De-Globalisierung?

Ab den 1990er-Jahren erlebte die Welt einen Globalisierungsschub. Der Fall des Eisernen Vorhangs öffnete neue Märkte, 1995 wurde die Welthandelsorganisation (WTO) gegründet und 2001 trat mit China das bevölkerungsreichste Land der Welt der WTO bei. Die globalen Exporte im Verhältnis zur globalen Wirtschaftsleistung – als eine der Messgrössen für den Globalisierungsgrad – stiegen zwischen 1990 und 2008 von knapp 15% auf 25%.

Die internationale Arbeitsteilung war einer der stärksten Treiber des Wohlstands der letzten 200 Jahre. Das Modell der komparativen Vorteile – jedes Land produziert die Güter, die es im Vergleich zu anderen Ländern günstiger herstellen kann – ist eines der anerkanntesten Prinzipien der Ökonomie. Die Corona-Pandemie hat uns allerdings vor Augen geführt, dass diese Arbeitsteilung Abhängigkeiten schafft und dies problematisch werden kann, wenn Wertschöpfungsketten unterbrochen werden. Deshalb – so die Überlegung – könnte es zu Anpassungen bei den Arbeitsprozessen der Unternehmen kommen, beispielsweise zur Repatriierung der Produktion oder zu erhöhter Lagerhaltung. Kommt hinzu, dass sich China und die USA gegenseitig mit Handelsrestriktionen eingedeckt haben und China erklärtermassen unabhängiger werden will. Es folge also eine Phase der De-Globalisierung, so die gängige Meinung.

Die Globalisierung hat seit der Finanzkrise zwar nicht weiter zugenommen. Aber eben auch nicht abgenommen.

Thomas Heller, Chief Investment Officer, Belvédère Asset Management

Knapp vier Jahre nach Ausbruch der Corona-Pandemie lässt sich das in den Zahlen (noch) nicht ablesen. Die Globalisierung hat seit der Finanzkrise zwar nicht weiter zugenommen. Aber eben auch nicht abgenommen.

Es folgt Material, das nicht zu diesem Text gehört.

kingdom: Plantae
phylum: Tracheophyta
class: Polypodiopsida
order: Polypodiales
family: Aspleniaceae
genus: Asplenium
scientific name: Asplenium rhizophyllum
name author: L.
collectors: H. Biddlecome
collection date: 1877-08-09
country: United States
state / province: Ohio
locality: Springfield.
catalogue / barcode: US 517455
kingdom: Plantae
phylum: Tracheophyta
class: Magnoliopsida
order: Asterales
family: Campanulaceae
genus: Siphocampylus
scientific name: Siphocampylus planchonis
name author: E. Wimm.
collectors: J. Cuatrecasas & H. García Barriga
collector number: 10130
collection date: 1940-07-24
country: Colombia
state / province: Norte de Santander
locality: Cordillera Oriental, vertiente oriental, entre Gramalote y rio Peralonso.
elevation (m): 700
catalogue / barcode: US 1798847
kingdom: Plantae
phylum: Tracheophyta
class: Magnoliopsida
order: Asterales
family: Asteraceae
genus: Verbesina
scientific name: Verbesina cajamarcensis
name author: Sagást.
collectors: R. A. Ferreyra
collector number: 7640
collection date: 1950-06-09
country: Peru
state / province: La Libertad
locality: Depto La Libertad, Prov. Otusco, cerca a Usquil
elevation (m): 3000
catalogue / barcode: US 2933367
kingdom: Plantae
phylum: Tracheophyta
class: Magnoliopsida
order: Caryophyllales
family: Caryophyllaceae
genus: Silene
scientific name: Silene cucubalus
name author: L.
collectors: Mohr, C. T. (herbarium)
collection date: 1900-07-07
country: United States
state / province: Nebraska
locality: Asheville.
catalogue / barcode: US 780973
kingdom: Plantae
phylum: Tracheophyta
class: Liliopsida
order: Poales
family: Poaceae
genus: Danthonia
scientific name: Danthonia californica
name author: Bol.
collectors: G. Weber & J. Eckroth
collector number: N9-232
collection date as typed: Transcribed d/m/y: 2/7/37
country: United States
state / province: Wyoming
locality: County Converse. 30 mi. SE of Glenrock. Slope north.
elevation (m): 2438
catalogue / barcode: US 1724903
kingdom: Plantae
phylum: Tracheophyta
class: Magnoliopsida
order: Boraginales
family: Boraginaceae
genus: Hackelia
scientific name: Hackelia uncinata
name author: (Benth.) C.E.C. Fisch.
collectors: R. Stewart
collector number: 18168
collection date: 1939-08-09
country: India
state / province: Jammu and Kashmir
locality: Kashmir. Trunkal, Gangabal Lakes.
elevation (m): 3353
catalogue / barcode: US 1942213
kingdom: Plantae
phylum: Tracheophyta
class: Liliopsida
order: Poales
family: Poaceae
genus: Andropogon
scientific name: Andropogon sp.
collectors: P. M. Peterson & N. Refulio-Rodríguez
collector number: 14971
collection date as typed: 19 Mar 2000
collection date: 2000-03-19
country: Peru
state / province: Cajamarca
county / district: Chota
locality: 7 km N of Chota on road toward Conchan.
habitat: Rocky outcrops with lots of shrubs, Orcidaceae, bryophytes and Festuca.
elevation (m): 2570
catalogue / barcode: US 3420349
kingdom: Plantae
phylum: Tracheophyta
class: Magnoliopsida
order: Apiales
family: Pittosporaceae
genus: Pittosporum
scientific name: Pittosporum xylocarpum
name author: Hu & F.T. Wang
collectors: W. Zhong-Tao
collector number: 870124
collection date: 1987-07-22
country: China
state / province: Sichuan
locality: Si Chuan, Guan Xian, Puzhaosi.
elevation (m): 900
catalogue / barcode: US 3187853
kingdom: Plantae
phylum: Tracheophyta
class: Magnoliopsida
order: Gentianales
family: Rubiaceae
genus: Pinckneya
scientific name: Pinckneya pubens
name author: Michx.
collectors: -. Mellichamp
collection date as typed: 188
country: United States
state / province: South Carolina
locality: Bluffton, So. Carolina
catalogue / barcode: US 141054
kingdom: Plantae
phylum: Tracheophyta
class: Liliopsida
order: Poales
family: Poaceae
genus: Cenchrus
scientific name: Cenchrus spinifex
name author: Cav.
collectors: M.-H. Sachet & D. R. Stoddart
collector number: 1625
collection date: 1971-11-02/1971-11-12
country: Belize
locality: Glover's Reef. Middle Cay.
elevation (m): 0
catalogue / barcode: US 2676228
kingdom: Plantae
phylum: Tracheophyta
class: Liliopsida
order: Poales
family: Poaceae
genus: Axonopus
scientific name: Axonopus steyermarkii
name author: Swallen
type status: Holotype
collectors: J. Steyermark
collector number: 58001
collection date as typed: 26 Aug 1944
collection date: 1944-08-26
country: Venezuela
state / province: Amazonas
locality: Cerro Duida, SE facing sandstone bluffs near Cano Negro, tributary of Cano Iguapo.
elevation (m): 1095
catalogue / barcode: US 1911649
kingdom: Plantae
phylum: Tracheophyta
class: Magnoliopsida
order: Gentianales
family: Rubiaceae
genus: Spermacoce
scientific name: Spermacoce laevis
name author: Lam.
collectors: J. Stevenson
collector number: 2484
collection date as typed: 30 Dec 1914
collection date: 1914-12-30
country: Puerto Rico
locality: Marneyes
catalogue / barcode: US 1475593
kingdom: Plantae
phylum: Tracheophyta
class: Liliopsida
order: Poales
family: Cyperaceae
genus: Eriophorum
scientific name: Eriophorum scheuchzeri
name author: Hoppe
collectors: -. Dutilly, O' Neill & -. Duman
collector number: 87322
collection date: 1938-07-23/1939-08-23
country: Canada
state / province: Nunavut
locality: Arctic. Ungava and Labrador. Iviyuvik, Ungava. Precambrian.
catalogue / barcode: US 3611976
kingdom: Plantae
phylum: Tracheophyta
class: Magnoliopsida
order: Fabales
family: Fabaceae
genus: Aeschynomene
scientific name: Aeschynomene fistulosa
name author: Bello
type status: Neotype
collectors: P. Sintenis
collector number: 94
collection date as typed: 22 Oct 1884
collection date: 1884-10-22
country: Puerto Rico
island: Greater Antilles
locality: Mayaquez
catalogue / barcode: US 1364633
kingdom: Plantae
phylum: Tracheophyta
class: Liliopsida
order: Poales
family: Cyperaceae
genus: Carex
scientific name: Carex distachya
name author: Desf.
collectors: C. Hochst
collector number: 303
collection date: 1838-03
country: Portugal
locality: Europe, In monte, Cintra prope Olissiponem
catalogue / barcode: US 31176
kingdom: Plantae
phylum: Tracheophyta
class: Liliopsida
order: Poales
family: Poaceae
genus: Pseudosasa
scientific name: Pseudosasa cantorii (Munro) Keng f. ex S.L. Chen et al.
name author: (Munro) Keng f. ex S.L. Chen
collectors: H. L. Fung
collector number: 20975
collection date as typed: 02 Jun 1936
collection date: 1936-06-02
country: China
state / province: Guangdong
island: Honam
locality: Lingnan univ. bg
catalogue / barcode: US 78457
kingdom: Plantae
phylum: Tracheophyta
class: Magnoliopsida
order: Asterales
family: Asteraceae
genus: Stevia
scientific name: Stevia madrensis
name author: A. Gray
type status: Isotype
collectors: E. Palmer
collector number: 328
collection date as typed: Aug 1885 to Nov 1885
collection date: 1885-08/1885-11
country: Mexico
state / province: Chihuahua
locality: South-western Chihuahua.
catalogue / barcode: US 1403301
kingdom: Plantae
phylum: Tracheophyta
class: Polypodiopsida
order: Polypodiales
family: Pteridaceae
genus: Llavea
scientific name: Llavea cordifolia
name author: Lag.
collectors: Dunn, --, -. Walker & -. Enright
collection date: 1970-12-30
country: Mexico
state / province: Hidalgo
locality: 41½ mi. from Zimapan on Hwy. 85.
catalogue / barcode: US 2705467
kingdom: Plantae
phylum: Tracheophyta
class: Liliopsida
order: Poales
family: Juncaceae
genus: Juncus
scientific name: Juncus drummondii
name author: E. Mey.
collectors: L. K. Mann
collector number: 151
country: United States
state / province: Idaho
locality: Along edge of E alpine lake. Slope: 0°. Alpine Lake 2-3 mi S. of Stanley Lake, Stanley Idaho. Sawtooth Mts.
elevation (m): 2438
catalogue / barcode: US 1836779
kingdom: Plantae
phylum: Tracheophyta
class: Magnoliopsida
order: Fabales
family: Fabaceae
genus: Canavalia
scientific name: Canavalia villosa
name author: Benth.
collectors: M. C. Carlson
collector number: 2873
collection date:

Während die wertmässige Exportquote seit 2008 unter Schwankungen seitwärts verläuft, haben die transportierten Tonnen-Kilometer (die zurückgelegte Distanz der Fracht multipliziert mit dem Gewicht) sogar stetig weiter zugelegt, und zwar deutlich mehr als die Wirtschaftsleistung. Auch hat der schwieriger zu messende grenzüberschreitende Dienstleistungsverkehr (z.B. Finanzdienstleistungen, Tourismus, Telekommunikation) zugenommen.

Eine Form von politischer De-Globalisierung könnte durch vermehrte staatlich verordnete Repatriierung entstehen, etwa bei kritischen Gütern wie Nahrungsmittel, im Gesundheitswesen oder in der Energieversorgung. Aber es gibt auch wirtschaftlich induzierte Veränderungen in den globalen Handelsströmen. Es kommt in einzelnen Sektoren zu Verlagerungen der Produktion und es gibt Länder, die davon profitieren (wie etwa Mexiko oder Vietnam). Dabei geht es darum, die Zulieferer näher an den Absatzmarkt zu bringen (sogenanntes Near- oder Reshoring) sowie die Abhängigkeit insbesondere von China zu reduzieren. Die Richtung ist vorgezeichnet und es wird bis zu einem gewissen Grad zu einer De-Globalisierung kommen. Wird sie substanziell ausfallen und lange anhalten? Das ist zumindest fraglich. Der globale Wettbewerb ist nicht ausser Kraft gesetzt. Langfristig wird die Effizienz bei der Erstellung und im Vertrieb von Gütern wieder vermehrt in den Vordergrund rücken (beispielsweise günstige Vorprodukte oder optimierte Lagerhaltung) und dem wirtschaftlichen De-Globalisierungstrend die Spitze brechen.